Mailhook and Knowledge: Invoice PDF Extraction Template
A vendor emails an invoice PDF to your Mailhook address, and Spojit pulls out the invoice number, total, and due date as clean structured JSON.
What It Builds
A Mailhook trigger gives the workflow its own inbound email address. When an invoice lands, an Attachment node fetches the PDF bytes, a Knowledge node in Embed mode loads it into a Transient collection, and a Knowledge Query node reads back the fields you asked for. Because the collection is Transient, the document is embedded, queried, and discarded inside a single run, so nothing lingers in storage.
The Prompt
Paste this into Miraxa and it builds the workflow, connecting the tools for you:
Build a workflow that starts when an invoice PDF is emailed to a Mailhook address. Fetch the PDF attachment, embed it into a transient knowledge collection, then query it to extract the invoice number, total amount, and due date as structured JSON. Discard the document when the run finishes.
Connectors Used
- Mailhook - the trigger; any email to the generated address starts a run.
- Attachment - fetches the invoice PDF bytes from the inbound mail.

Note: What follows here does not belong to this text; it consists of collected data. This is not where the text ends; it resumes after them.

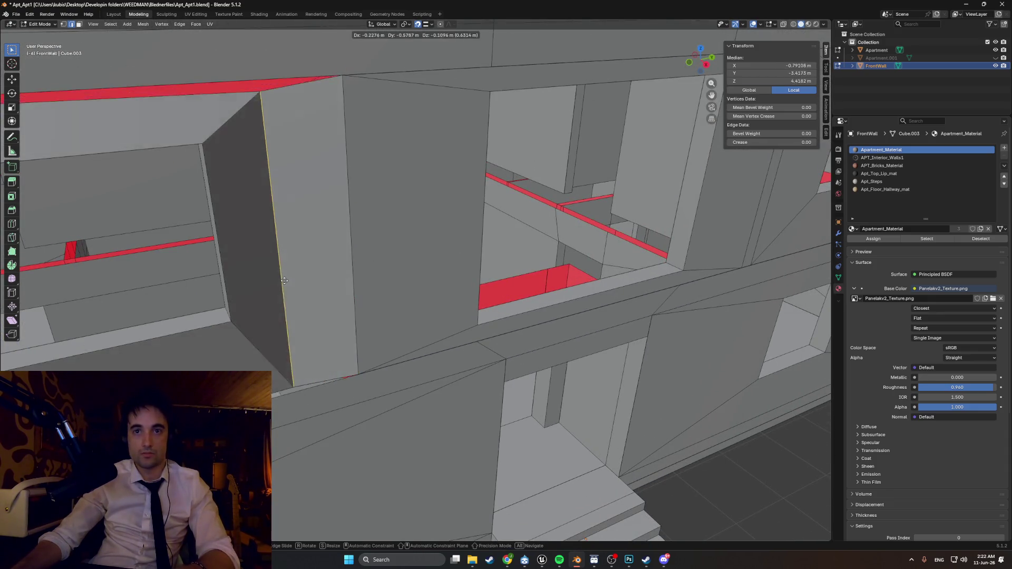
click(361, 257)
middle_drag(360, 257, 359, 258)
- Check the panel in wireframe, then select the panel edge's top vertex with X-ray on
key(z)
click(296, 269)
key(z)
click(350, 278)
key(1)
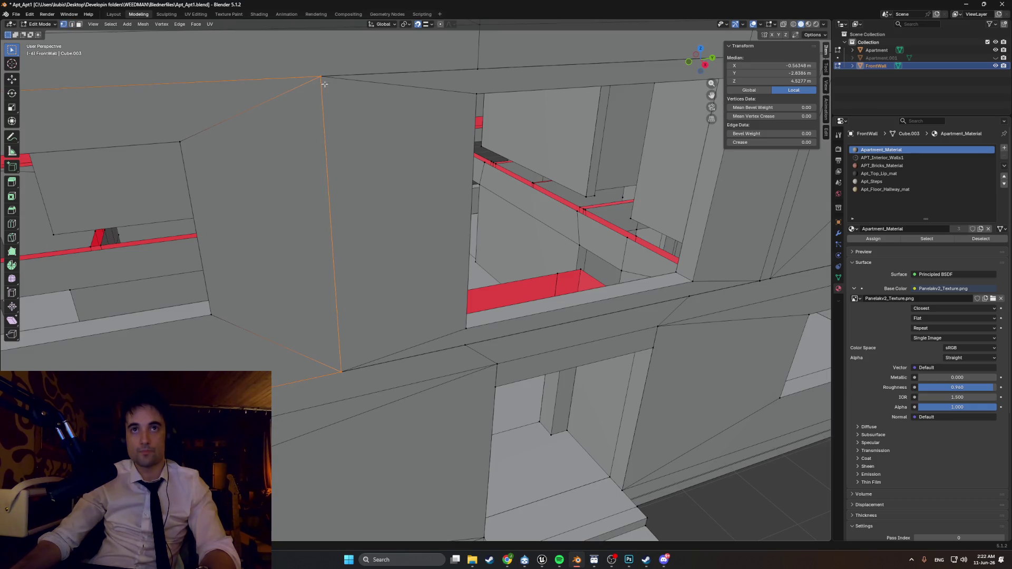
click(320, 77)
key(alt+z)
- Hide the Apartment object and merge the selected front-wall vertices by distance
middle_drag(316, 79, 382, 138)
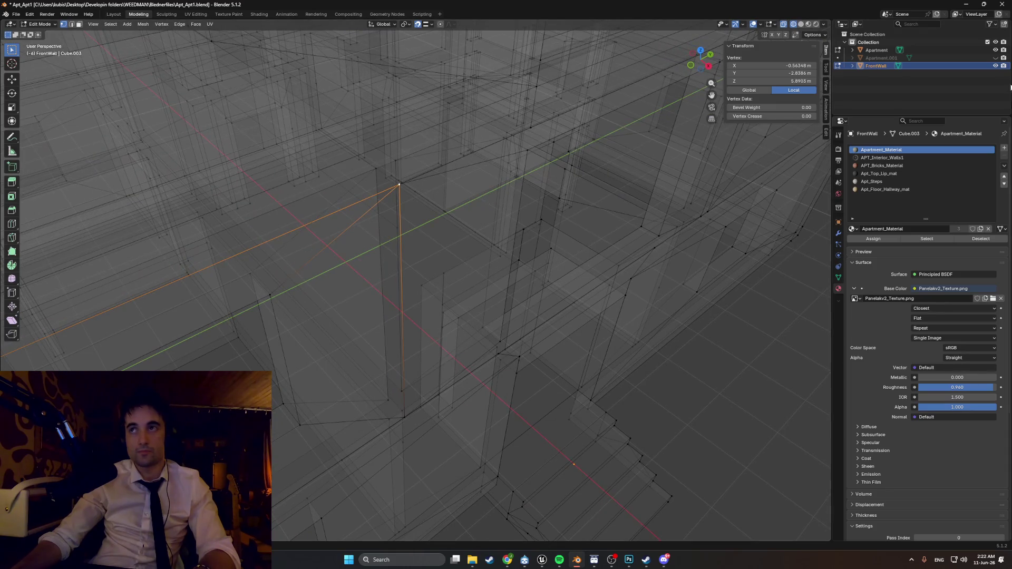
click(995, 50)
mouse_move(527, 211)
middle_down()
mouse_move(486, 242)
mouse_move(346, 239)
mouse_move(352, 286)
mouse_move(337, 266)
mouse_move(334, 295)
middle_up()
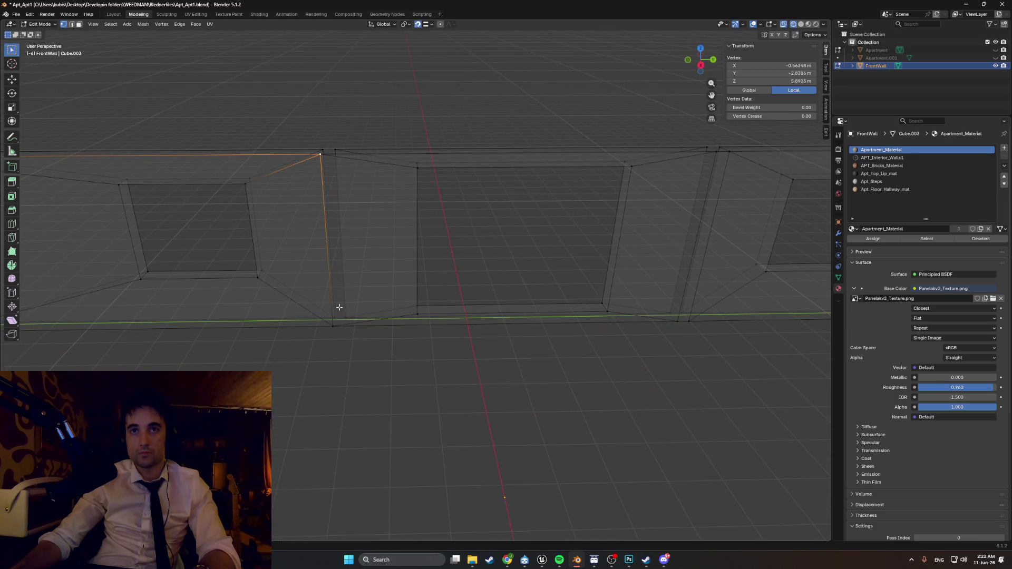
key(m)
click(336, 303)
- Box-select the stacked panel corner vertices and merge them by distance
mouse_move(328, 206)
middle_down()
mouse_move(309, 222)
mouse_move(308, 212)
middle_up()
click(293, 214)
drag(295, 216, 288, 195)
key(m)
click(299, 216)
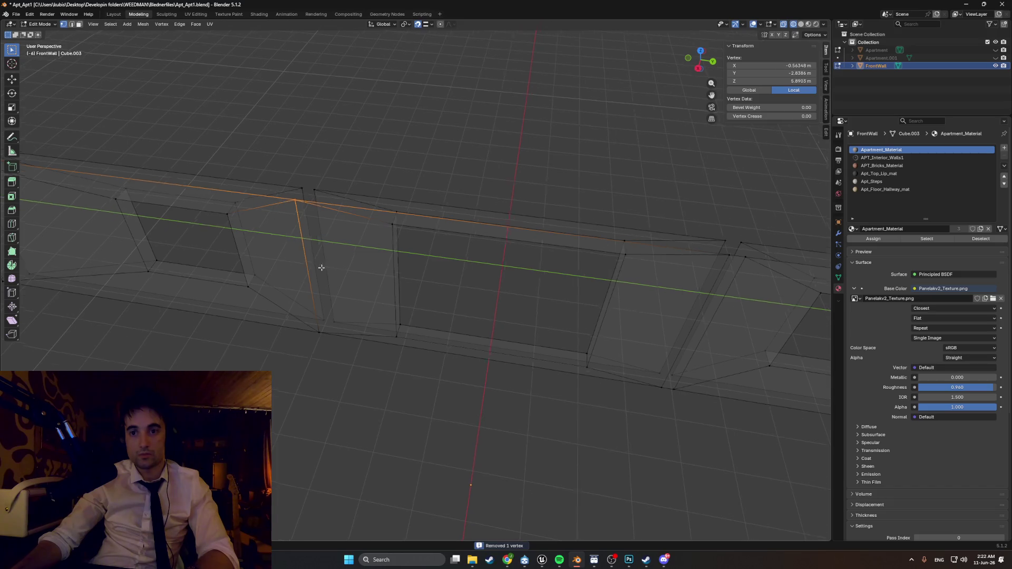
middle_drag(318, 266, 338, 338)
drag(315, 324, 312, 324)
key(m)
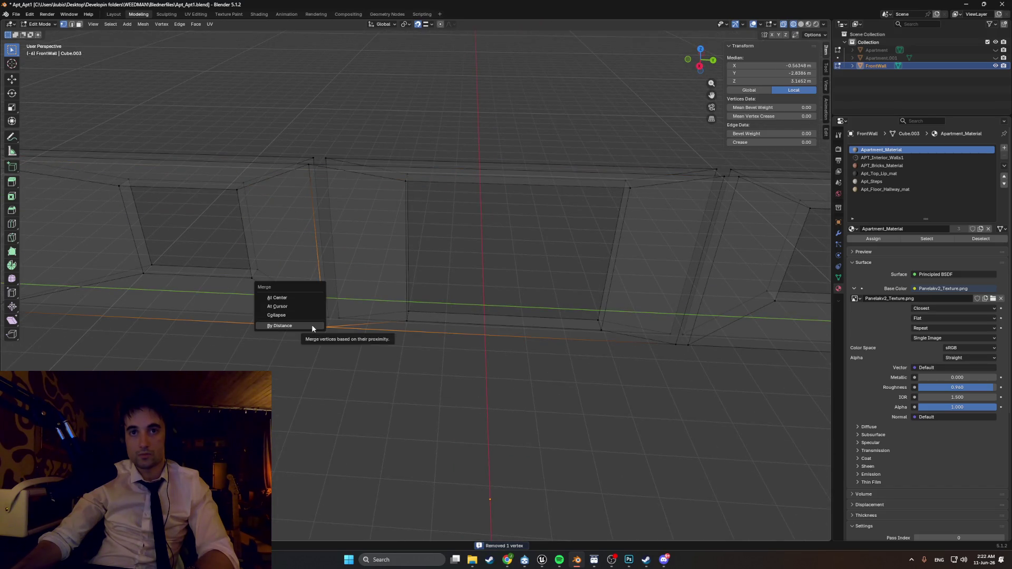
click(312, 324)
click(349, 348)
- Slide the vertical front-wall edge along the Y axis
middle_drag(498, 345, 456, 308)
middle_drag(511, 275, 522, 288)
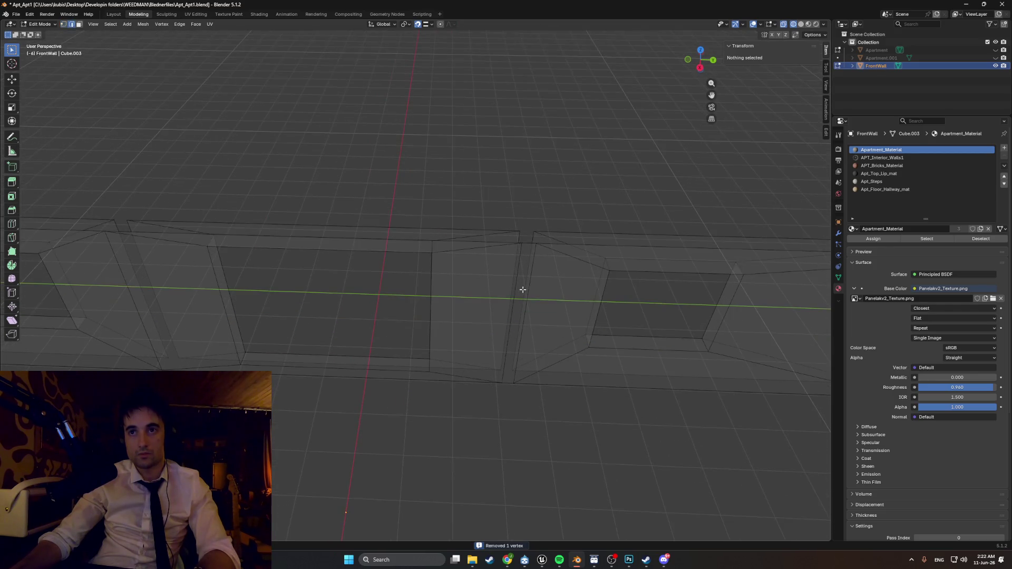
click(517, 283)
key(g)
key(y)
click(536, 248)
- In vertex select mode, merge the overlapping and leftover vertices into one
key(Tab)
key(Tab)
key(ctrl+Tab)
click(489, 272)
key(m)
click(522, 244)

- Knowledge - Embed mode loads the PDF into a Transient collection; Query mode extracts the fields.
Customize It
Change the fields in the prompt to match your invoices: add vendor name, PO number, or line items to the extraction list. You can also add a Send Email node to forward the structured result, or swap the Transient collection for a persistent one if you want to keep an archive of parsed invoices.
Tips
- The Attachment node only works in Mailhook workflows, so keep the Mailhook trigger in place.
- Knowledge handles OCR, so scanned or image-based invoice PDFs still parse.
- Set a Response Schema on the Query so the invoice number, total, and due date always come back in the same shape.